Zaznacza, że jego informacje pochodzą od źródła, które "już dwa tygodnie temu informowało go, że niepokoje z innych krajów arabskich na pewno nie rozleją się na Libię".
Wypuszcza zza kratek
- Wśród wielu innych rozkazów, Kaddafi nakazał służbom bezpieczeństwa, żeby zaczęły sabotować szyby naftowe - pisze. Baer, były agent CIA , dodaje, że jego źródło przekazało mu informacje na temat poparcia wojska dla Kaddafiego. Według niego za dyktatorem stoi tylko ok. 5 tys. z 45-tysięcznej armii. Informator miał także powiedzieć, że Kaddafi rozkazał zwalnianie więźniów licząc, że opowiedzą się po jego stronie.
Protesty przeciw reżimowi Kaddafiego, który rządzi Libią od 42 lat, rozpoczęły się tydzień temu na wschodzie kraju, m.in. w Bengazi. Następnie gwałtowne zamieszki objęły Trypolis. W wyniku brutalnej akcji sił bezpieczeństwa i wojska zginęło co najmniej kilkaset osób (władze mówią o trzystu). We wtorek TV Al Arabiya podała, że wstrzymano prace w portach Libii skąd transportowana jest ropa naftowa (Libia jest trzecim największym producentem ropy w Afryce). Po południu spłynęły kolejne doniesienia o zablokowaniu przepływu ropy z tamtejszych morskich terminali naftowych.

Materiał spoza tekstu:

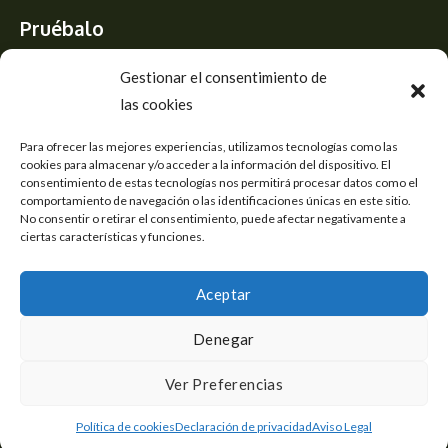
Pruébalo
Siente el mejor aroma de las flores CBD y usa los beneficios del
Gestionar el consentimiento de
CBD
las cookies
Accesos
Para ofrecer las mejores experiencias, utilizamos tecnologías como las
cookies para almacenar y/o acceder a la información del dispositivo. El
consentimiento de estas tecnologías nos permitirá procesar datos como el
Aviso Legal
comportamiento de navegación o las identificaciones únicas en este sitio.
Política de cookies
No consentir o retirar el consentimiento, puede afectar negativamente a
Declaración de privacidad
ciertas características y funciones.
Mapa del sitio
Aceptar
Denegar
Copyright © 2026 Tienda de Flores CBD
1
Ver Preferencias
Flores CBD online con envío a domicilio
Política de cookies
Declaración de privacidad
Aviso Legal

We wtorek minister bezpieczeństwa publicznego Libii Abd al-Fatah al-Junis Ubejdi wypowiedział posłuszeństwo Muammarowi Kaddafiemu i zadeklarował poparcie dla "rewolucji 17 lutego". Minister wezwał również libijską armię, by przyłączyła się do narodu i jego "uzasadnionych żądań".
- Ogłaszam, iż porzuciłem wszystkie swoje obowiązki w odpowiedzi na rewolucję 17 lutego, kierując się moim zupełnym przekonaniem i słusznością jej dążeń. Wzywam libijską armię, by służyła narodowi i wsparła rewolucję 17 lutego - powiedział Ubejdi.